-- Opening Marker --
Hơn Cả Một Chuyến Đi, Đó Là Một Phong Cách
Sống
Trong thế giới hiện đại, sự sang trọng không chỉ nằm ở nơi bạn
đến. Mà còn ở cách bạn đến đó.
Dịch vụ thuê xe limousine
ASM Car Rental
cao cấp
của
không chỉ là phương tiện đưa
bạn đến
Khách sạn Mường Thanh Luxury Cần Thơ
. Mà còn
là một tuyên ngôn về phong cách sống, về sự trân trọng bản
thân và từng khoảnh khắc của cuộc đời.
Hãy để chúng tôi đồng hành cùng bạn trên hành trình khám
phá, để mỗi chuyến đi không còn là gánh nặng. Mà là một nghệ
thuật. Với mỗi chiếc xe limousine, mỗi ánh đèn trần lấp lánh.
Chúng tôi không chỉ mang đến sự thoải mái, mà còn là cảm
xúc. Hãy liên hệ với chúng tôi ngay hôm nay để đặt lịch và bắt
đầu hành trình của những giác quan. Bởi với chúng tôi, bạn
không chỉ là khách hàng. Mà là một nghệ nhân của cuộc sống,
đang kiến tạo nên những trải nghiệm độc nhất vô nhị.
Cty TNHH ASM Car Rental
-- Closing Marker --
> Job item
Copy the text of every item line for line, leaving each line unchanged.

> Your solution
Hơn Cả Một Chuyến Đi, Đó Là Một Phong Cách
Sống
Trong thế giới hiện đại, sự sang trọng không chỉ nằm ở nơi bạn
đến. Mà còn ở cách bạn đến đó.
Dịch vụ thuê xe limousine
ASM Car Rental
cao cấp
của
không chỉ là phương tiện đưa
bạn đến
Khách sạn Mường Thanh Luxury Cần Thơ
. Mà còn
là một tuyên ngôn về phong cách sống, về sự trân trọng bản
thân và từng khoảnh khắc của cuộc đời.
Hãy để chúng tôi đồng hành cùng bạn trên hành trình khám
phá, để mỗi chuyến đi không còn là gánh nặng. Mà là một nghệ
thuật. Với mỗi chiếc xe limousine, mỗi ánh đèn trần lấp lánh.
Chúng tôi không chỉ mang đến sự thoải mái, mà còn là cảm
xúc. Hãy liên hệ với chúng tôi ngay hôm nay để đặt lịch và bắt
đầu hành trình của những giác quan. Bởi với chúng tôi, bạn
không chỉ là khách hàng. Mà là một nghệ nhân của cuộc sống,
đang kiến tạo nên những trải nghiệm độc nhất vô nhị.
Cty TNHH ASM Car Rental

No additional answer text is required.